O’Sullivan: “The one thing that certainly is going to happen is that the public health authorities are going to go well beyond where they might need just simply to assure the public; the contact tracing—looking for the passengers who may have been near the healthcare worker that came through—and precautionary decontamination of various areas, but the important thing to know here is that in the early stages of Ebola it’s the point at which the person is the least infectious. Now obviously if she had symptoms, it’s possible she was infectious, but if she had a low-grade fever, as she did when she checked into the hospital when she returned to Dallas, she was probably not that infectious. So there’s an excellent chance that she is not going to have infected anyone, but the authorities are not going to take any chances, obviously.”

Ganzer: “This is something we’ve heard many times, but it’s important to say again, that you have to get up real close to somebody to catch Ebola from someone. This is not just casual contact, not even being around a person, like on an airplane, right?”

O’Sullivan: “Generally speaking, but to be fair, if she were contagious on an airplane, and she were to have bodily fluids and touched something, it is possible that somebody could have picked it up by touching a surface. But again, the chances that she would have coughed into her hand, that sort of thing, is far lower for someone like this than it is for flu or cold, because Ebola is not a respiratory virus, it’s a systemic virus, so it’s important not to underestimate the possibility, but generally speaking most people are not going to be at risk.”

Ganzer: “State health department officials said that quarantines and things like that were tools that they had available to them, but they weren’t something that they were just going to employ willy nilly—there has to be a reason before, for example, other passengers on the plane are quarantined for 21 days, or whatever the incubation period is. Is that something you would expect, that we’re still in a wait and see, and just tracking who came into contact with this person?”

O’Sullivan: “Yeah, I would expect so. I think the first thing that would happen, aside from tracking down the passengers and the people who she may have had contact with, is interviews. And they’ll take a few hours, so it’ll take a day or two to track people down and talk to them, and they’ll also obviously talk to flight attendants and other people who were in her vicinity to find out where she may have gone. And only the people who might have been in the most intimate of contact will likely be the ones who will be asked to be cautious, to check in, possibly take their temperatures once or twice a day, but for the vast majority of people that’s not going to happen. Nonetheless, we’ll ask them to keep an eye on their health, and not panic.”

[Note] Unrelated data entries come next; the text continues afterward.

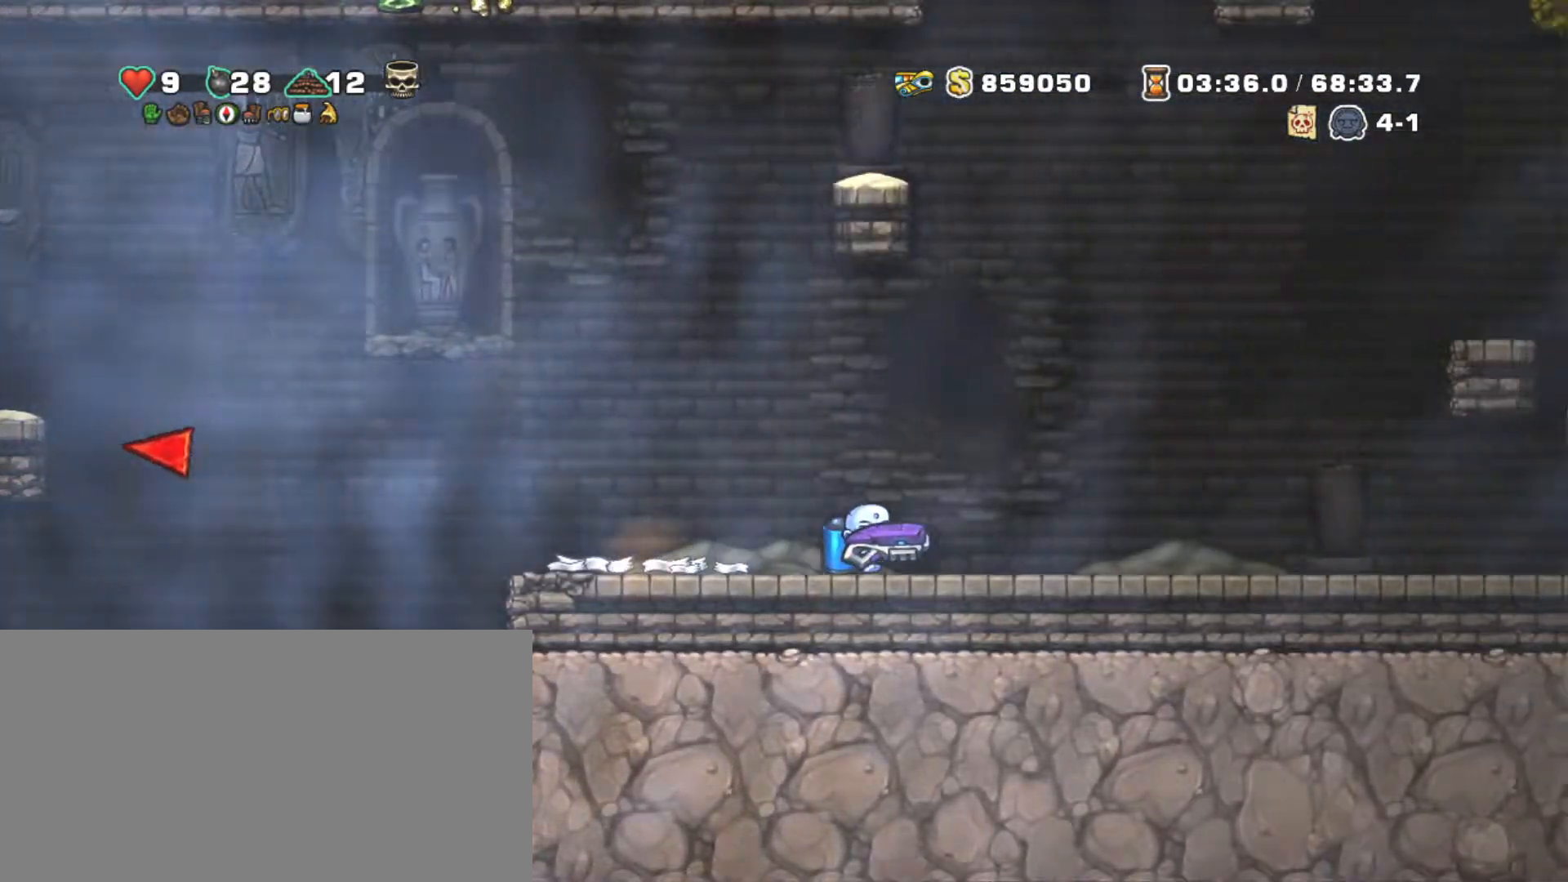
{"keys": ["right", "shift", "z"], "events": [[150, "z", "down"], [284, "z", "up"], [350, "z", "down"]]}
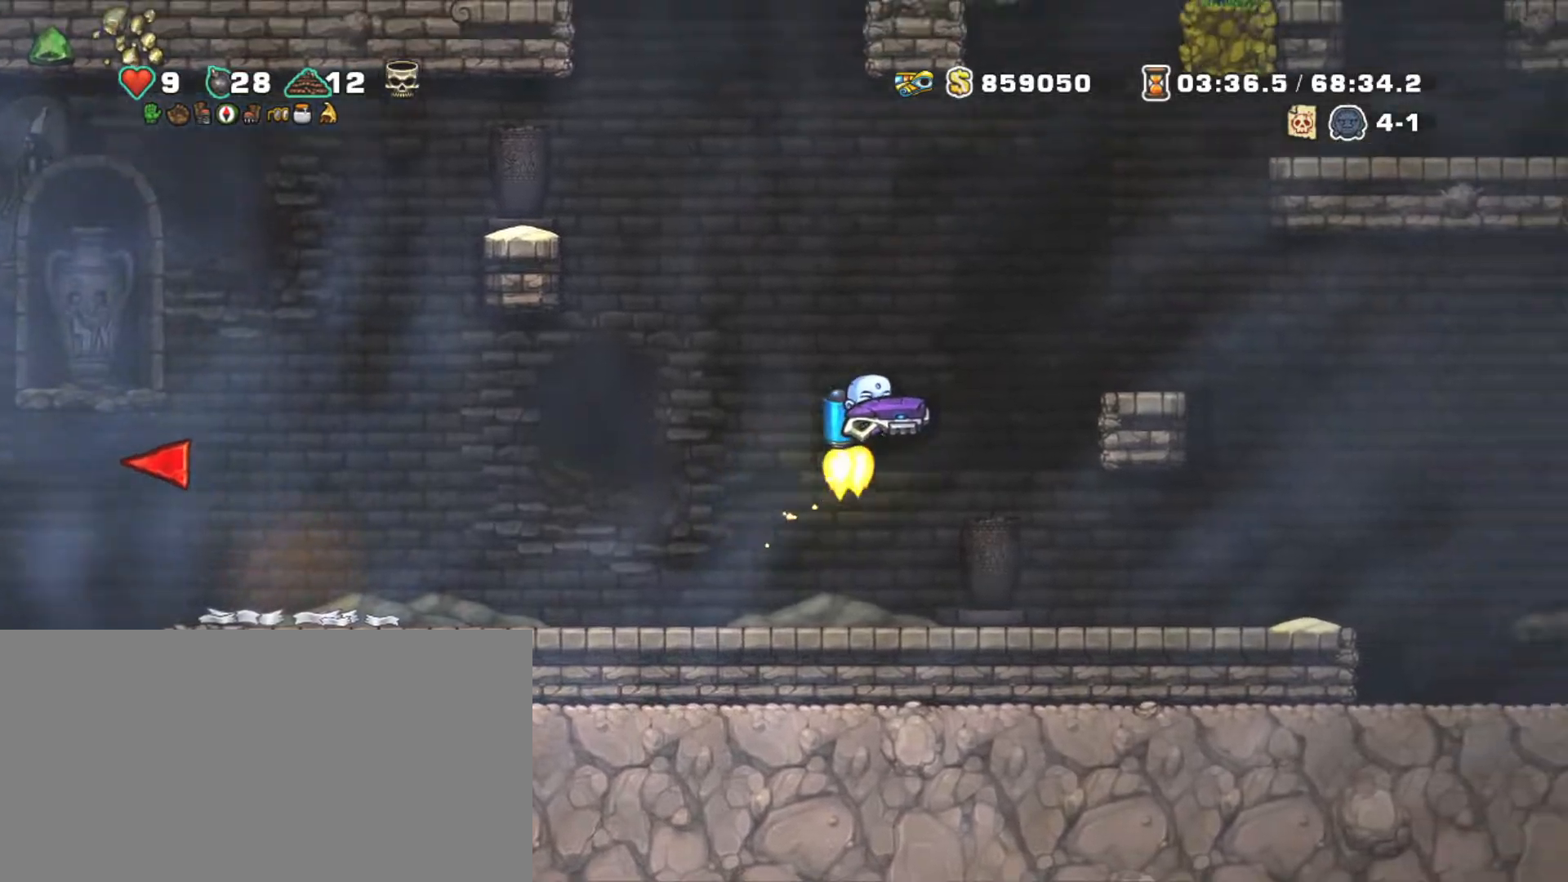
{"keys": ["shift"], "events": [[217, "z", "up"], [300, "right", "up"]]}
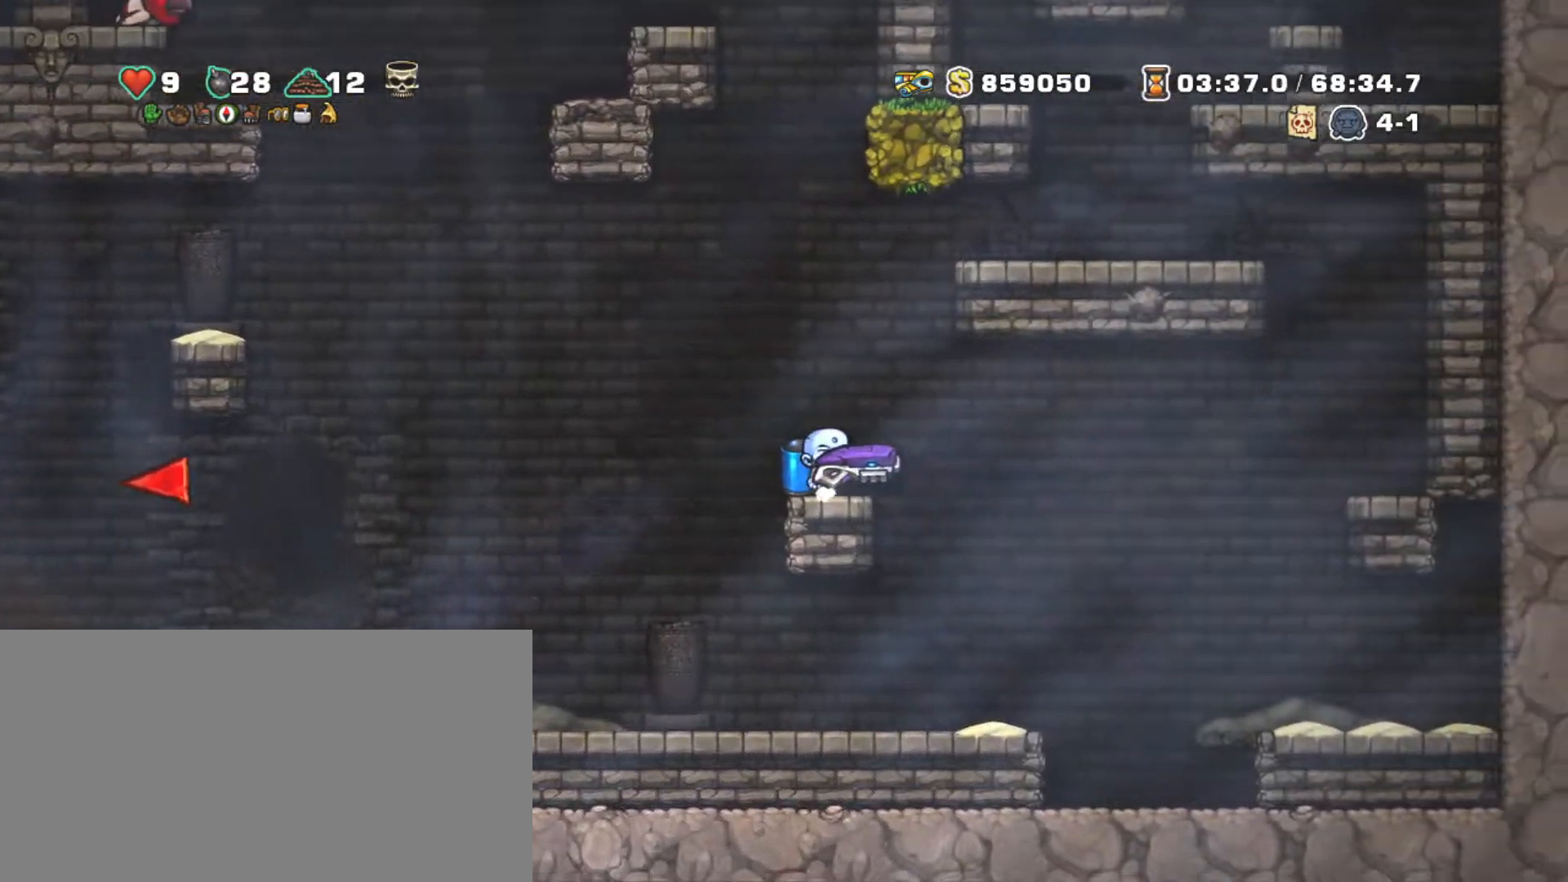
{"keys": ["left", "shift", "z"], "events": [[84, "z", "down"], [184, "z", "up"], [267, "left", "down"], [267, "z", "down"]]}
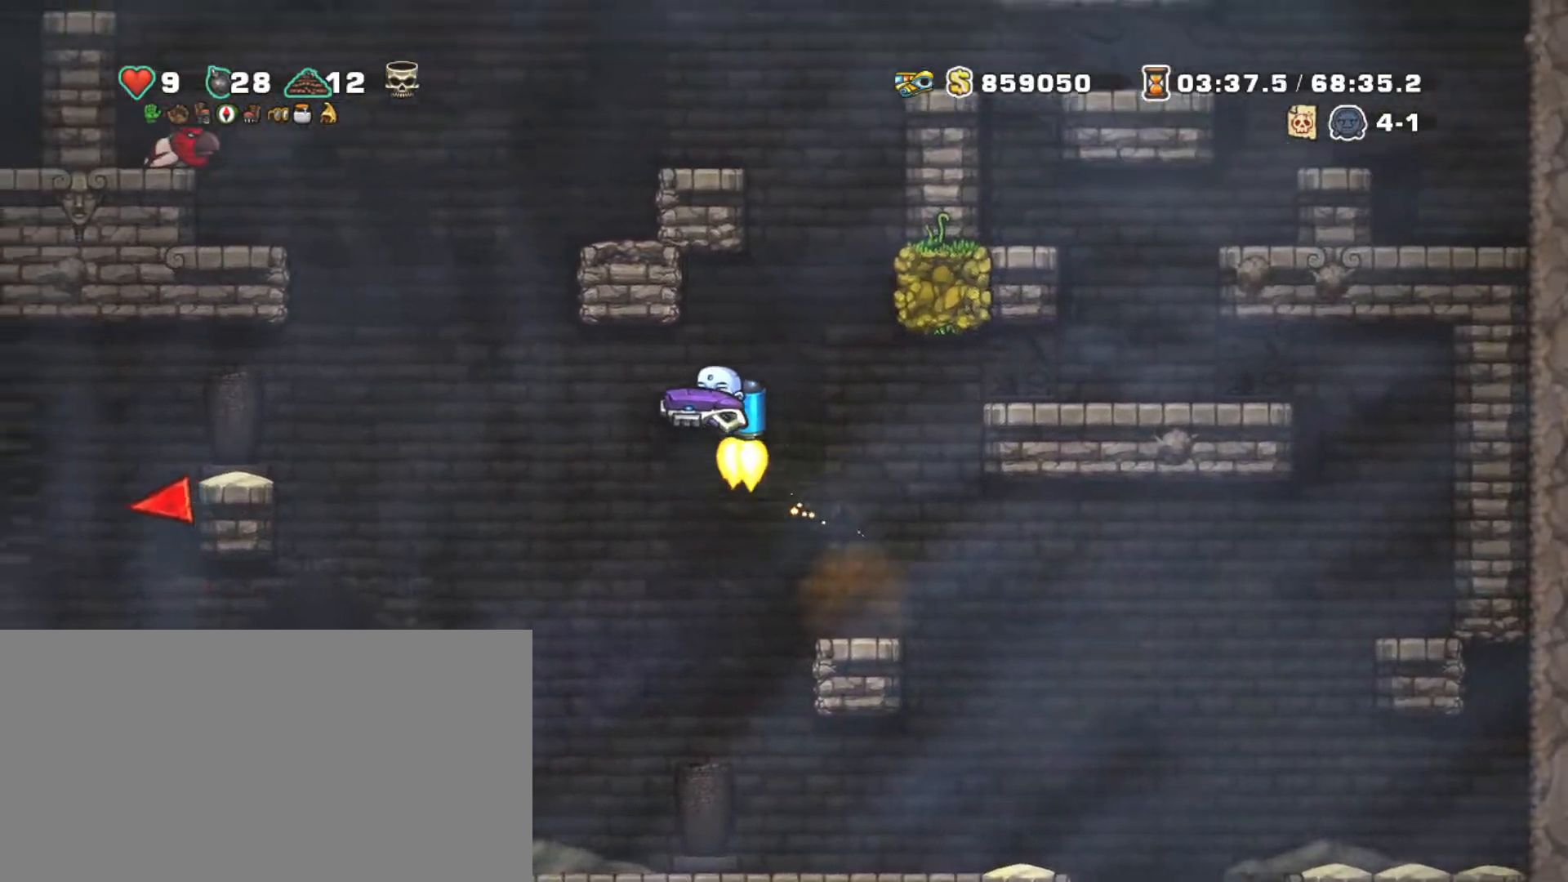
{"keys": ["shift", "z"], "events": [[234, "left", "up"]]}
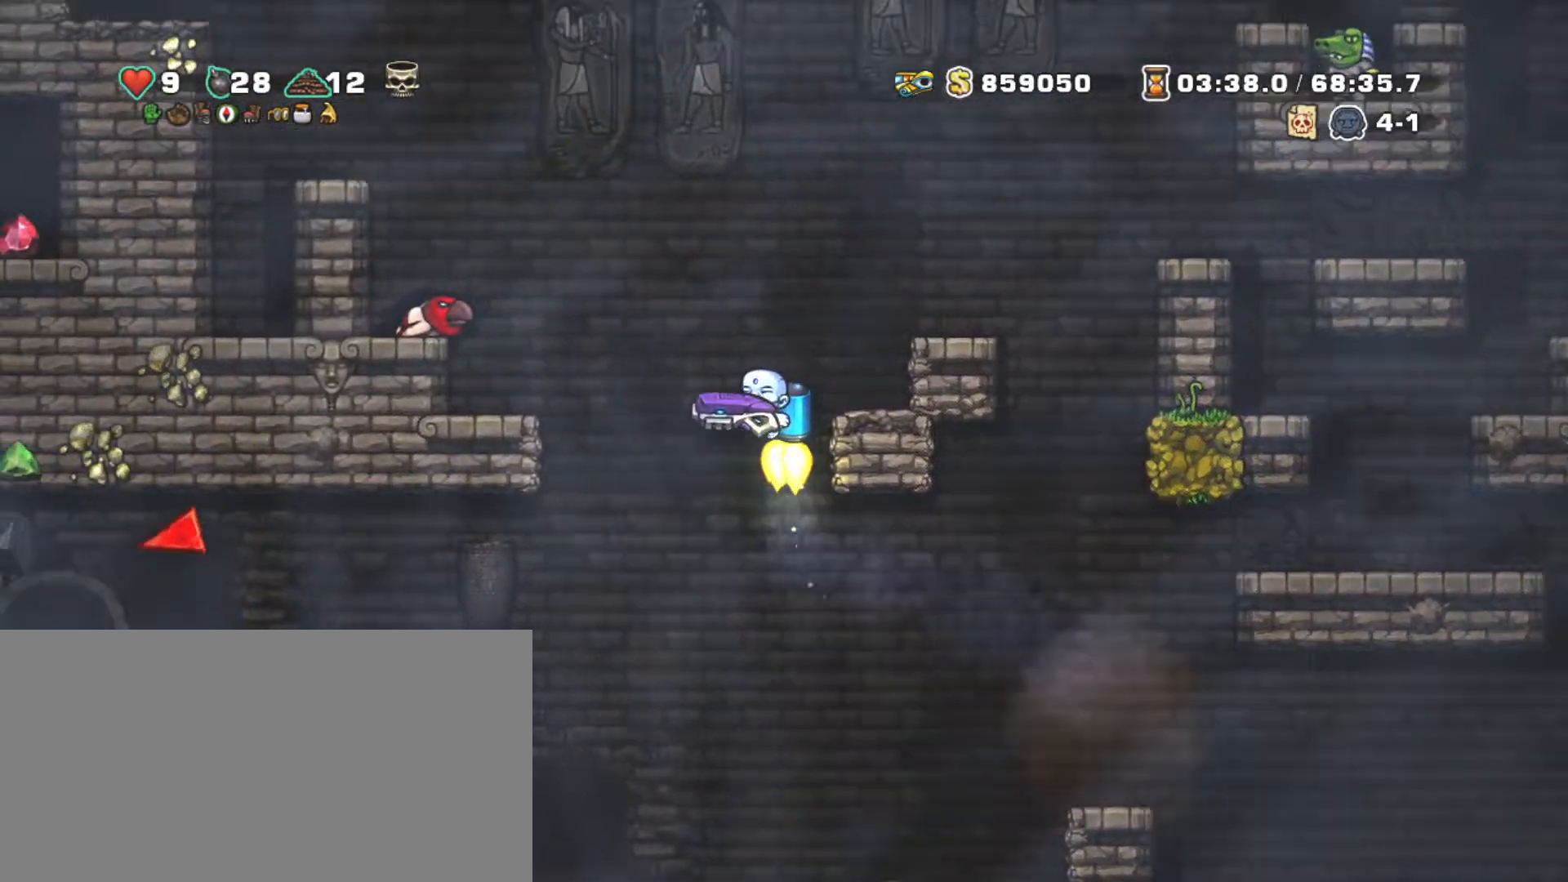
{"keys": ["right", "shift"], "events": [[400, "right", "down"], [450, "z", "up"]]}
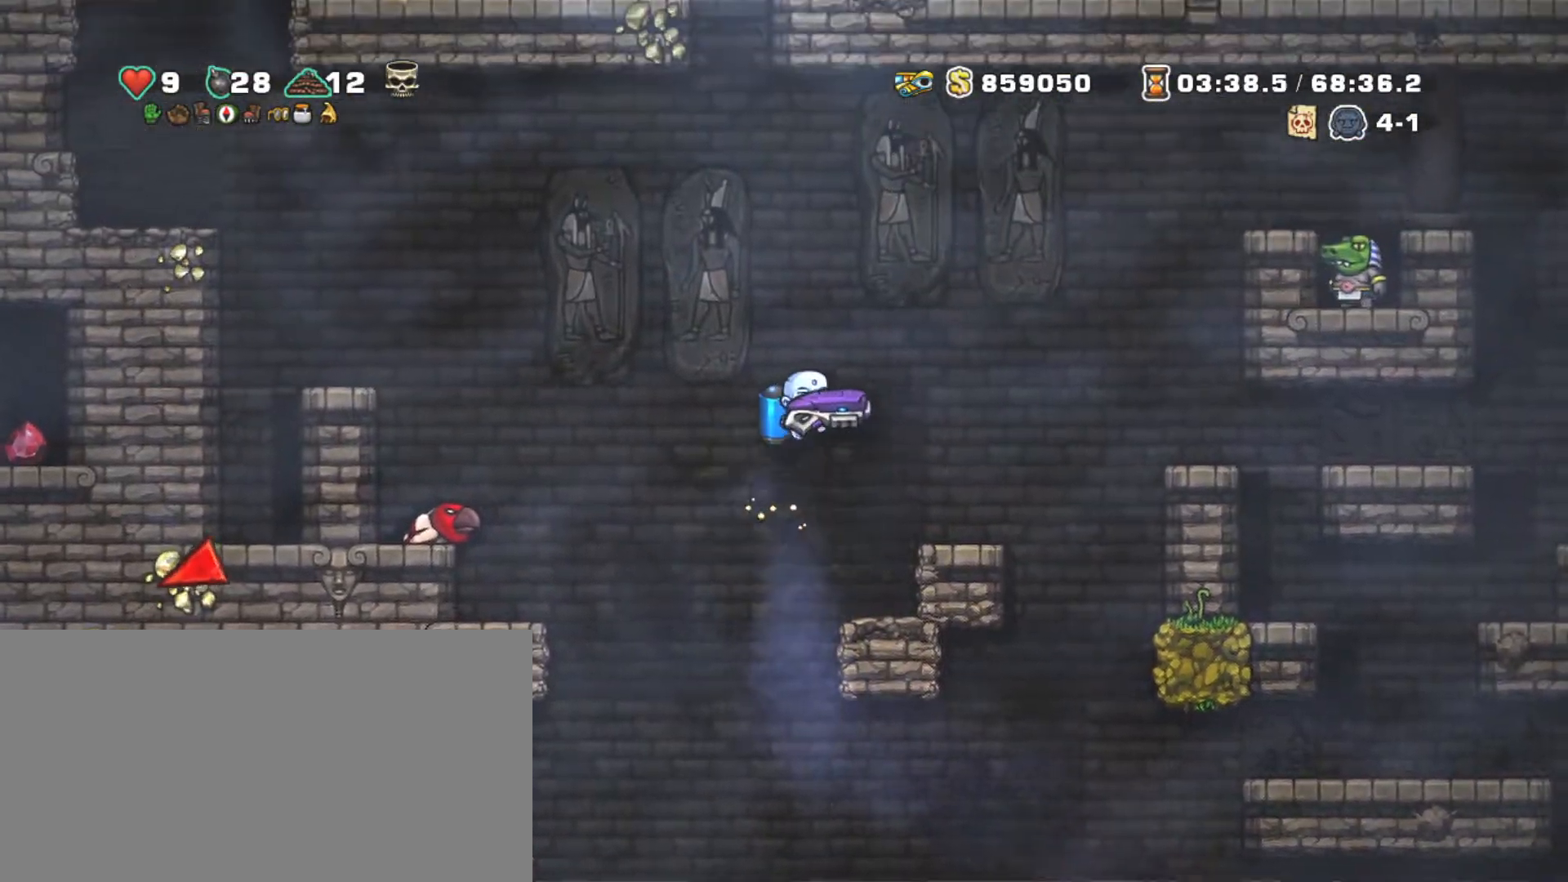
{"keys": ["shift"], "events": [[234, "left", "down"], [284, "left", "up"], [284, "right", "up"]]}
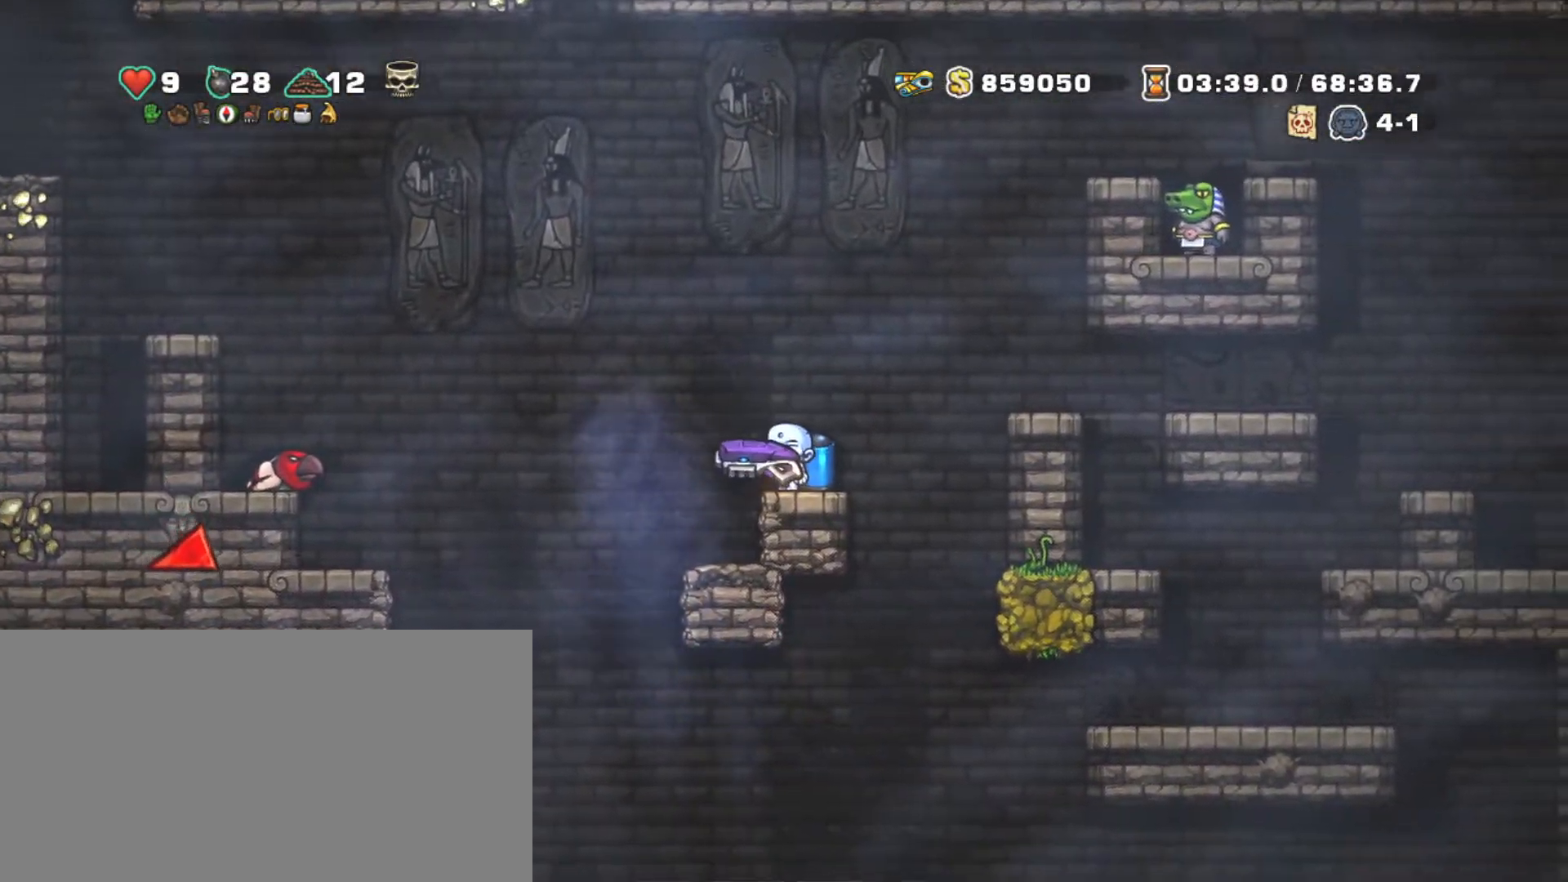
{"keys": ["down", "shift", "x"], "events": [[100, "left", "down"], [200, "left", "up"], [200, "right", "down"], [234, "down", "down"], [334, "right", "up"], [434, "x", "down"]]}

Ganzer: “When we hear that someone went through our airport—Cleveland Hopkins International Airport—when we hear that this person was around Akron, very close to home, it’s a little jarring to know that it’s around us, but how worried really should we be here?”

O’Sullivan: “Certainly for the general public, not worried at all, for the most part, at this point. Ebola is very infectious if you are in intimate contact with people’s bodily fluids, but it is not a very contagious disease. That is to say, it’s not like the flu, it’s not like measles, and other diseases, where you could in theory get it from 10 and 15 feet across the room—you do really have to be in the vicinity of those people’s bodily fluids. It’s important to reassure people, but for those who were on the plane, I certainly would be concerned, if I were one of them, but I wouldn’t be panicking, because these things are not easy to spread in the very early stages.”